Colston, Colomb, Léopold II, Baden Powell… Que vous inspirent ces déboulonnages de statues ?
Les révolutions sont iconoclastes, et celle qui prend forme en ce moment l’est aussi. Il s’agit globalement de jeter à terre ce qui symbolise d’une manière ou d’une autre la civilisation occidentale, en la réduisant à une entreprise de domination esclavagiste, dont elle devrait se repentir en mettant le genou à terre, pour expier ses péchés, en s’immolant symboliquement pour renaître à elle-même dans une forme d’épuration éthique, où elle se délivrerait enfin de son passé et de tout ce qui le rappelle au cœur de l’espace public. C’est une grande vague de ressentiment alimentée par une terrible inculture qui anime le présent soulèvement. On aurait envie de répondre que toutes les civilisations ont colonisé et dominé, qu’elles ont toutes, d’une manière ou d’une autre, pratiqué l’esclavage, et que c’est la grandeur de la nôtre que de l’avoir aboli. Mais ce rappel, aujourd’hui, passe pour une provocation idéologique. Je ne relativise pas ici les pages noires de notre histoire, je refuse simplement d’en faire les seules qui comptent vraiment et de laisser de côté toutes les autres. Comme tout le monde, j’ai en horreur le racisme et l’histoire de l’esclavage, mais on ne saurait en faire le fil conducteur à partir duquel raconter l’histoire de notre civilisation.

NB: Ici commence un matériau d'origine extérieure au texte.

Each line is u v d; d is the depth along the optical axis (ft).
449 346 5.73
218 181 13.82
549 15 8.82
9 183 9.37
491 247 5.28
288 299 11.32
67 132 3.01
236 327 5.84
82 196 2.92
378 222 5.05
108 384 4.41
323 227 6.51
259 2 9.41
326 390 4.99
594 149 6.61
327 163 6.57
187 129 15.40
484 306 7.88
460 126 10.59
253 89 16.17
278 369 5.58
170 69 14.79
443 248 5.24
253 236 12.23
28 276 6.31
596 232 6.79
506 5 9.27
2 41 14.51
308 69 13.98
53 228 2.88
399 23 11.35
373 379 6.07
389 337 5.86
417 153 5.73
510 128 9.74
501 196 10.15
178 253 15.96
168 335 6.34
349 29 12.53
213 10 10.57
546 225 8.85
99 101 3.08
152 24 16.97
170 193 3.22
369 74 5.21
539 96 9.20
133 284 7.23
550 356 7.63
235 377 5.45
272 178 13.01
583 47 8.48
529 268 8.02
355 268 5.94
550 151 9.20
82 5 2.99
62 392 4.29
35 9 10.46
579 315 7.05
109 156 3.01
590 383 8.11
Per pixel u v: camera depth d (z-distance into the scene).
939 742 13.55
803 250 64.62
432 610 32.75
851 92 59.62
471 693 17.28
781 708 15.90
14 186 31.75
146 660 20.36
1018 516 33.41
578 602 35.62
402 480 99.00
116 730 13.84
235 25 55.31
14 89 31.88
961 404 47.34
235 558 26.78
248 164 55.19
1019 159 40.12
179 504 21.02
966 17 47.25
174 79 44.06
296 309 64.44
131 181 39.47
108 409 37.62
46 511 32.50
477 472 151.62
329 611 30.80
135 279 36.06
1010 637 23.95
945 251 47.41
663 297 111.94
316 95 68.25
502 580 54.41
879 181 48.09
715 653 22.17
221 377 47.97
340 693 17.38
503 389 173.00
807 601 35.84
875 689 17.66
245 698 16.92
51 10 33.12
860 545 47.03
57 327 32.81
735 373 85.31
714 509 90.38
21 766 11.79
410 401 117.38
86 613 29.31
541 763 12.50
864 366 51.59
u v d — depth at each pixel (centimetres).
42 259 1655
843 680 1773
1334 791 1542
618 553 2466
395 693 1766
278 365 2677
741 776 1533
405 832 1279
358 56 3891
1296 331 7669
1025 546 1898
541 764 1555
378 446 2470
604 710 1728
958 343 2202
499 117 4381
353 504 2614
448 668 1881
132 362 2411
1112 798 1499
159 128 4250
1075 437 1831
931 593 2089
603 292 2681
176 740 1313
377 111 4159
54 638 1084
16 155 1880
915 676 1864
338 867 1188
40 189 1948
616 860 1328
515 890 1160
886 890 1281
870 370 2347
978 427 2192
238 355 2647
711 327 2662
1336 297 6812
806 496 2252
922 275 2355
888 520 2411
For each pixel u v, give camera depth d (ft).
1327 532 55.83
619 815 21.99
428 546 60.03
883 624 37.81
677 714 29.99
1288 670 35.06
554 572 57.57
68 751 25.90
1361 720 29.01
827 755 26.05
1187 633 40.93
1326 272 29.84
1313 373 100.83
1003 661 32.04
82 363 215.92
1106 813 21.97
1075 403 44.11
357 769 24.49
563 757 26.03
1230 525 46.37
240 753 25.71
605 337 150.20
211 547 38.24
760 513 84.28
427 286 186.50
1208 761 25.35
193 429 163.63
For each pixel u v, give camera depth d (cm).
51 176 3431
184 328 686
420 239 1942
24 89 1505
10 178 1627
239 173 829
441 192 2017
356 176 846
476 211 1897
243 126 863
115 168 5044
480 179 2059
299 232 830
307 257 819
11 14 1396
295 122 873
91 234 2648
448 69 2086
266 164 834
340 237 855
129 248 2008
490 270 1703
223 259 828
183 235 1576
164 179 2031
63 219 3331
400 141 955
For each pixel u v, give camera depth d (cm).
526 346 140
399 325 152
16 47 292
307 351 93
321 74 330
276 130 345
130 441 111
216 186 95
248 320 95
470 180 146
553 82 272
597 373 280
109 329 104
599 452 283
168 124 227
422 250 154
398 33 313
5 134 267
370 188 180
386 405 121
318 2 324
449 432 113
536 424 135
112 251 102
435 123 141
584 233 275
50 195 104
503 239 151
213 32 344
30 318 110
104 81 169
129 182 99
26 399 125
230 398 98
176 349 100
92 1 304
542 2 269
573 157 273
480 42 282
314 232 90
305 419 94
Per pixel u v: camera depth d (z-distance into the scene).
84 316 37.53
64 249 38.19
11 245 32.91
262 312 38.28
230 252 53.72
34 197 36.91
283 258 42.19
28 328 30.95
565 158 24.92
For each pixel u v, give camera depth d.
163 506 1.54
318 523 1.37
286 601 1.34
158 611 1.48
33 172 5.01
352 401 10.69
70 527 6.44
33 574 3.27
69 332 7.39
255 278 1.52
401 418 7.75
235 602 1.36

Comment expliquez-vous ce phénomène ?
L’extension infinie de la définition du racisme à laquelle nous avons assisté depuis une trentaine d’année a fini par corrompre l’esprit public et par fausser le rapport à l’histoire des jeunes générations et de certaines catégories de la population particulièrement sensible aux thèmes de l’indigénisme et de l’extrême-gauche racialiste. Nous sommes dans un emportement passionnel et idéologique qui renverse tout sur son passage, où dominent des groupuscules particulièrement radicaux profitant de la complaisance et même de l’encouragement, bien souvent, du système médiatique.
Faut-il déboulonner certaines statues ? On trouvait légitime il y a plusieurs années de mettre à terre les statues de Staline….
Tous les personnages honorés par les statues ne sont pas interchangeables, évidemment. Certains méritent notre considération, d’autre pas. Certains habitent encore notre esprit, d’autres sont tombés dans l’oubli. Certains sont admirables, d’autres franchement détestables. Staline et Hitler, si je puis dire, sont dans une classe à part et je m’associerais volontiers au déboulonnage de la statue de ce dernier s’il en restait une à faire tomber. Au moment de la chute du communisme, on pouvait comprendre la poussée des foules contre les statues écrasant l’espace public avec les souvenirs du totalitarisme. Mais je ne compare pas la situation présente à l’effondrement du communisme. Nous sommes passés, en quelques jours, d’une dénonciation fort légitime de la violence policière aux États-Unis, dont George Floyd a été victime à Minneapolis, au Minnesota, à une volonté d’abattre la statue de Churchill, en Grande-Bretagne, et de plusieurs autres personnages, en France et ailleurs. On en trouve même qui prennent Gandhi pour cible!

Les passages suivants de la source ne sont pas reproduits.